• _INFORMATION SHOWN_:
┄┄┄┄┄┄
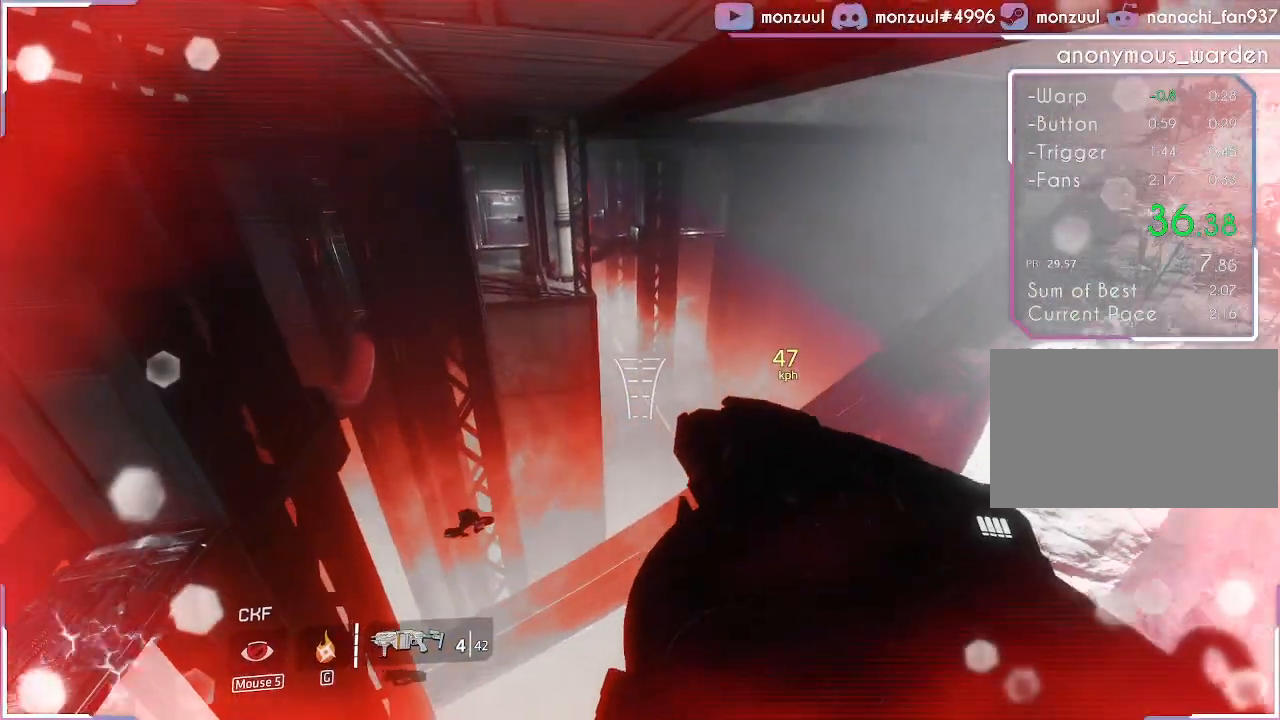
{"keys": ["a"], "events": []}
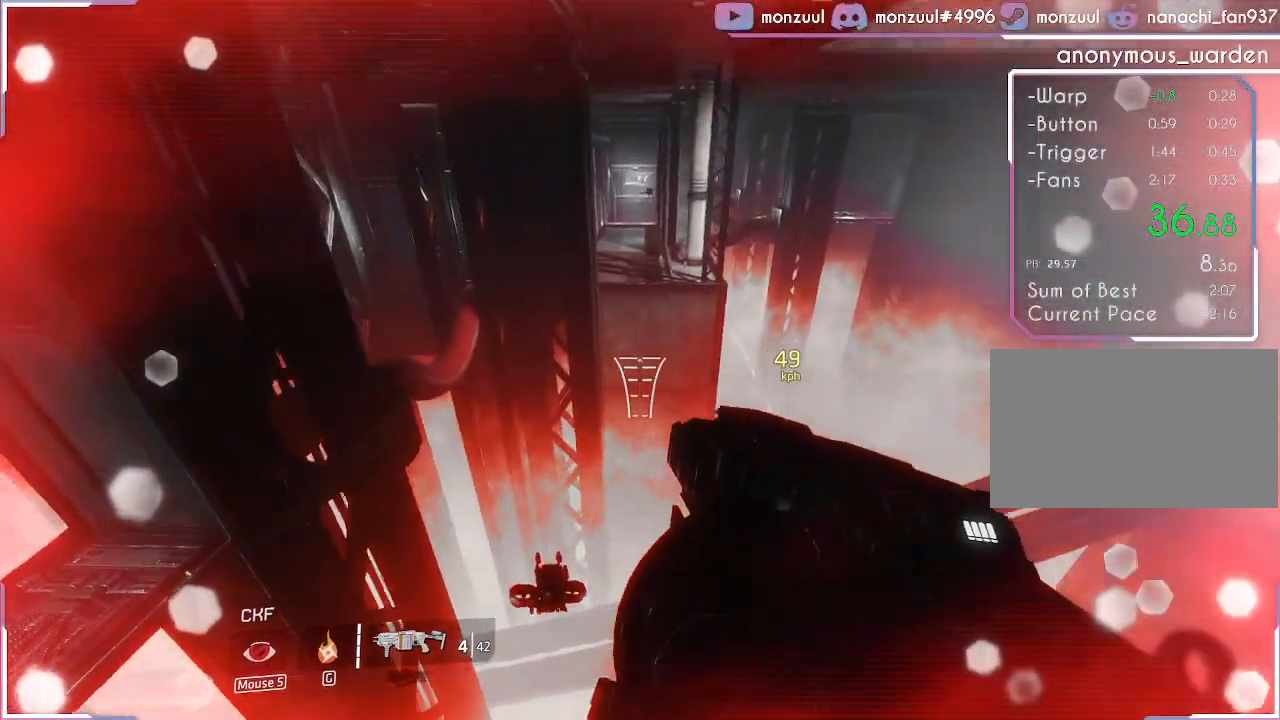
{"keys": ["a", "d"], "events": [[400, "d", "down"]]}
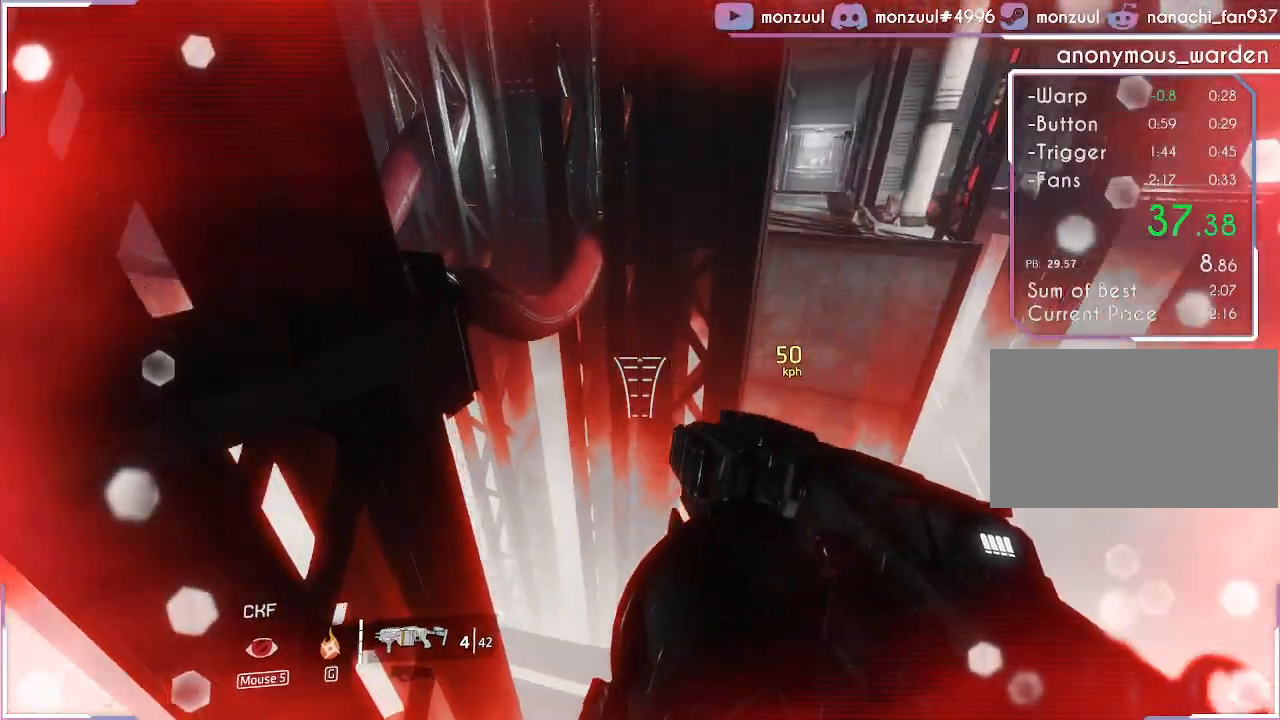
{"keys": ["d"], "events": [[233, "a", "up"]]}
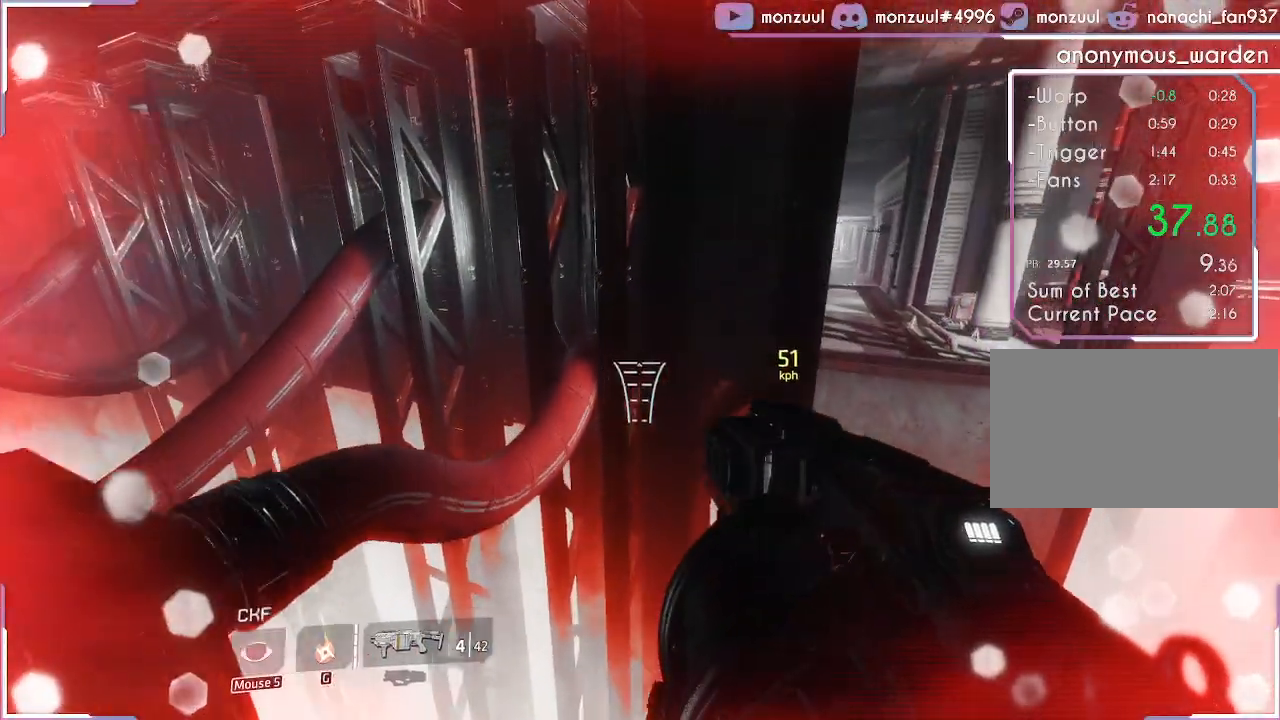
{"keys": ["d"], "events": []}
┄┄┄┄┄┄
• _TASK ITEM_: Each line of the material above should be set down exactly, with no pictures.

• _RESULT OF THIS EXERCISE_:
{"keys": ["a"], "events": []}
{"keys": ["a", "d"], "events": [[400, "d", "down"]]}
{"keys": ["d"], "events": [[233, "a", "up"]]}
{"keys": ["d"], "events": []}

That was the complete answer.